Deux scénarios méritent toutefois attention :
- Certaines formules commerciales associent le silicium à des extraits végétaux (prêle, ortie, bambou) dont la qualité varie selon la provenance. Ces excipients peuvent, eux, solliciter le métabolisme hépatique, surtout en usage prolongé.
- Une prise concomitante de silicium organique avec des médicaments à métabolisme hépatique ne crée pas d’interaction au niveau des cytochromes, mais le cumul de compléments alimentaires multiples augmente la charge globale sur l’organisme.
- Chez les personnes présentant une hépatopathie préexistante, la prudence relève du principe général applicable à tout complément, pas d’une toxicité spécifique du silicium.
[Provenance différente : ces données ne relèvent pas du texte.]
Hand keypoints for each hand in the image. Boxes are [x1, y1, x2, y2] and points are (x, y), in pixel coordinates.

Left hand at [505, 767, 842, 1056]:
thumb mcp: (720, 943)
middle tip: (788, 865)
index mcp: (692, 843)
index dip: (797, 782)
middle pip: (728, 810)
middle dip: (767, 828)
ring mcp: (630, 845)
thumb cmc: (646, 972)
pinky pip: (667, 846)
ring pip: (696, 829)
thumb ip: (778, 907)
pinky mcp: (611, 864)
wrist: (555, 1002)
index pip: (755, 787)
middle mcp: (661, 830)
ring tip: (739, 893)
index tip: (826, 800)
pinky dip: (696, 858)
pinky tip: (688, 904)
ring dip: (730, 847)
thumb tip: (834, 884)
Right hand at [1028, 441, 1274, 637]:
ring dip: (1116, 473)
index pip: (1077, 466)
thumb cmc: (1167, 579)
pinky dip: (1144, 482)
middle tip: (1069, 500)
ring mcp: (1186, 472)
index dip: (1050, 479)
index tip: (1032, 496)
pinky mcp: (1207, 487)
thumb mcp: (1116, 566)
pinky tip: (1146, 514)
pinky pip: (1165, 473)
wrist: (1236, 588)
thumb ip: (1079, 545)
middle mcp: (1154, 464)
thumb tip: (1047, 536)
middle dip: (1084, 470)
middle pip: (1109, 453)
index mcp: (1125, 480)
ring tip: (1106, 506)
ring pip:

Nous recommandons de distinguer clairement le danger attribuable à la molécule MMST de celui lié à la formule complète du produit. Lire la liste des ingrédients reste plus informatif que de chercher « silicium organique danger foie » sur un moteur de recherche.
Réactions cutanées sous silicium organique : mécanisme et fréquence
L’application topique de silicium organique G5 est répandue pour les douleurs articulaires et certaines affections de la peau. Les réactions rapportées (rougeurs, irritation, sensation de tiraillement) ne relèvent généralement pas d’une toxicité du silicium lui-même.
Le pH de la solution et les conservateurs utilisés expliquent la majorité des réactions cutanées. Le MMST en solution est souvent formulé à un pH acide. Sur une peau fragilisée ou lésée, ce pH provoque une irritation locale qui n’a rien à voir avec un effet pharmacologique du silicium sur l’épiderme.
En usage oral, les effets cutanés positifs attribués au silicium (élasticité, hydratation) reposent sur son rôle dans la synthèse du collagène et des glycosaminoglycanes. Ces effets sont documentés pour l’acide orthosilicique stabilisé, mais les preuves cliniques solides restent limitées pour le MMST spécifiquement.

Dose maximale fixée par l’EFSA : ce que signifie le seuil de sécurité
L’EFSA a fixé une limite de sécurité pour le MMST à 10 mg de silicium élémentaire par jour en complément alimentaire. Ce plafond ne traduit pas une toxicité avérée au-delà, mais l’absence de données suffisantes pour garantir l’innocuité d’un usage chronique à doses supérieures.
Cette distinction change la lecture du risque. Un dépassement ponctuel n’est pas assimilable à un empoisonnement. En revanche, une prise quotidienne supérieure à ce seuil pendant plusieurs mois place le consommateur dans une zone où aucune autorité sanitaire ne garantit l’absence d’effets cumulatifs, notamment rénaux.
Produits du marché et dépassement du seuil EFSA
Plusieurs produits à base de silicium organique G5 commercialisés en France affichent des posologies dont la teneur en silicium élémentaire dépasse la limite EFSA. Le consommateur doit vérifier non pas la quantité de MMST totale, mais la teneur en silicium élémentaire par dose journalière recommandée. Ces deux valeurs ne sont pas interchangeables et la confusion est fréquente sur les étiquettes.
Profil de risque réel du silicium organique G5 : synthèse technique
Le danger du silicium organique G5 se concentre sur trois axes vérifiables :
- L’élimination rénale exclusive expose les personnes avec un DFG réduit à une accumulation progressive, sans signal d’alerte précoce perceptible par le patient.
- L’hépatotoxicité directe du MMST n’est pas étayée par les données disponibles. Le risque hépatique, quand il existe, provient des co-ingrédients de la formule ou d’un cumul de compléments.
- Les réactions cutanées topiques sont liées au pH et aux excipients, pas à la molécule de silicium elle-même.
Pour un adulte sans IRC, le respect du seuil EFSA et la vérification de la teneur en silicium élémentaire sur l’étiquette suffisent à encadrer l’usage. Toute personne dont la fonction rénale est altérée, même modérément, devrait soumettre la question à son néphrologue avant de commencer une cure. Le dosage de la créatinine sérique et l’estimation du DFG constituent le minimum avant toute supplémentation prolongée.